No dia seguinte, em uma postura inédita no Estado, a
Justiça acatou o pedido. E daí fez-se a união inesperada. Os vizinhos -
alguns criadores de animais para o abate, outros adeptos de rodeios,
todos apreciadores de churrasco -, se somaram aos veganos para
resgatarem a boiada. A caçada foi no mato. Peões ajudaram com seus
laços. Ao total, 32 animais foram levados para a fazenda de Adilson
Correa, em Biguaçu (a 11km de Florianópolis). É um lar provisório.
Quatro bichos em estado de penúria não resistiram, apesar do esforço
dos veterinários. Foram os dias finais de Krishna, Panda, Mona e um
bezerro sem nome, que nasceu morto. Seu parto foi feito dentro do
caminhão. Para se despedir, Georgia tatuou a identificação que a vaca
Panda levava na orelha. O registro de propriedade 613695.
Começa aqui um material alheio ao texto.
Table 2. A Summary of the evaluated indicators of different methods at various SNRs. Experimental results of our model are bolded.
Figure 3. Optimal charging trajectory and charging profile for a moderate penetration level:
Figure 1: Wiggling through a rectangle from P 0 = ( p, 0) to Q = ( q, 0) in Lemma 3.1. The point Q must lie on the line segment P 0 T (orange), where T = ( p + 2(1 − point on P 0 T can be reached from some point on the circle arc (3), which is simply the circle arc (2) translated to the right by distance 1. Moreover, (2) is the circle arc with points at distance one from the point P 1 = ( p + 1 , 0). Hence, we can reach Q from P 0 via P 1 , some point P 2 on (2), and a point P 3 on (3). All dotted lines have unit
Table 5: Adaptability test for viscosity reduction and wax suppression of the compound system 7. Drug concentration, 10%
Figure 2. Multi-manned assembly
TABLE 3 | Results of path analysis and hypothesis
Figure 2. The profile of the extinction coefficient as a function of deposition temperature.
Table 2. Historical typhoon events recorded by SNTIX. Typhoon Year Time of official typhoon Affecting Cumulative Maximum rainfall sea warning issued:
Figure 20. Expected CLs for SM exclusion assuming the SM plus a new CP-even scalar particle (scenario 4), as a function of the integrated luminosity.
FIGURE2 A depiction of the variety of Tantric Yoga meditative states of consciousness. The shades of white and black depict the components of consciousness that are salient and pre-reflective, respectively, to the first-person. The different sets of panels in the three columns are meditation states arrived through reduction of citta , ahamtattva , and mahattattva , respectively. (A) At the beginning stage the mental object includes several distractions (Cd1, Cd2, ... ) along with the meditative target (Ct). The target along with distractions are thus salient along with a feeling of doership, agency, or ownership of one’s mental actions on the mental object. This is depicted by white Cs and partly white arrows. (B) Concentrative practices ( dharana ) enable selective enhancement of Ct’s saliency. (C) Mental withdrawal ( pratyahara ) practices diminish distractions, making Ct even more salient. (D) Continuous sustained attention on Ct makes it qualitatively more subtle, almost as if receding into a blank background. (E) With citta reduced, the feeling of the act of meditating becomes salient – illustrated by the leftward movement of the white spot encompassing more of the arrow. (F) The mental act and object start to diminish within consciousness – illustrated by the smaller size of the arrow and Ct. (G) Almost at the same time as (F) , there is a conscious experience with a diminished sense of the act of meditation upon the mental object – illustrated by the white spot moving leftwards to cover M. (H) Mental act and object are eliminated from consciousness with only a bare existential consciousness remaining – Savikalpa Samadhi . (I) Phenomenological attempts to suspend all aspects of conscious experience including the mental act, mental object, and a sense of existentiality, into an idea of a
Agora, a luta dos ativistas é financeira, já que o trato dos animais
exige muito dinheiro. Cerca de R$ 1 mil reais por dia. É preciso ração,
feno de alfafa, suplementação, vacinas, soro, medicações. Além dos
gastos com viagens na busca por uma morada definitiva.
"Esses
animais vão morrer de velhice. Não serão submetidos a nenhuma
exploração, nem retirada de leite. Os machos serão entregues já
castrados. A condição é que os adotantes sejam vegetarianos. Mas a
avaliação é bem mais criteriosa", explica Georgia.
Uma das opções para os bois é um mosteiro de franciscanos no Espírito Santo. Existem também sete santuários no Brasil. Os 89 porcos do Rodoanel, que ganharam destaque em 2015 por mobilizarem o maior resgate de animais de matadouro do Brasil,
vivem na Terra do Bichos, em São Roque, São Paulo. Já no Vale da
Rainha, em Minas Gerais, vive outro animal resgatado por um dos
voluntários catarinenses. Tiago Ribeiro resgatou o boi Agenor, que seria
torturado no tradicional ritual da Farra do Boi, no litoral
catarinense.
O grande desafio do grupo neste momento é arrecadar
R$50 mil para fretar caminhões e levar os bois para um lugar a salvo.
Há uma campanha online por financiamento que encerra no dia 6 de janeiro.
Até agora 29,69% da meta foi atingida. Mas a campanha é incisiva e
cobra: "onde estão os 18 milhões de vegetarianos do Brasil?"